▶ Problem details
Check each line of the records below and collect those that include the word "Friedrich".

▶ Data under study
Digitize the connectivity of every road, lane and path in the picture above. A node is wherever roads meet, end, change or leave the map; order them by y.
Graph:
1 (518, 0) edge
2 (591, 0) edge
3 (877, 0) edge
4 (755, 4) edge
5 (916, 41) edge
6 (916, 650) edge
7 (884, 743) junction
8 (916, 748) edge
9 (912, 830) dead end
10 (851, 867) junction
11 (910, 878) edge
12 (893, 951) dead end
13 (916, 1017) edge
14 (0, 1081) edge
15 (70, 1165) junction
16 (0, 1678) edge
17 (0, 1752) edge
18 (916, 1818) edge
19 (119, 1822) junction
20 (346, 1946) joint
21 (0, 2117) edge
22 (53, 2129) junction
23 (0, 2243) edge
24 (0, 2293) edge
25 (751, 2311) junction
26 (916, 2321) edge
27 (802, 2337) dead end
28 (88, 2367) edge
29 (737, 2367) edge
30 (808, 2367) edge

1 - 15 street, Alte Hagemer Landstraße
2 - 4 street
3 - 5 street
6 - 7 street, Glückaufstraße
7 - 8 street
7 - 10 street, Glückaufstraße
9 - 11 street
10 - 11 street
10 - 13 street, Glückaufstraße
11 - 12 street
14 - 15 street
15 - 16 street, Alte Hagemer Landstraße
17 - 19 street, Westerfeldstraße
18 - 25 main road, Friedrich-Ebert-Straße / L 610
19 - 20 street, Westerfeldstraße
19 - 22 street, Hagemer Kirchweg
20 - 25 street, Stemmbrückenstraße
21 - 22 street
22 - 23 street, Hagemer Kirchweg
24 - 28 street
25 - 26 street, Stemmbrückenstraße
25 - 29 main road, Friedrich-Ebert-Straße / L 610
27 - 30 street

▶ Reply to the exercise
18 - 25 main road, Friedrich-Ebert-Straße / L 610
25 - 29 main road, Friedrich-Ebert-Straße / L 610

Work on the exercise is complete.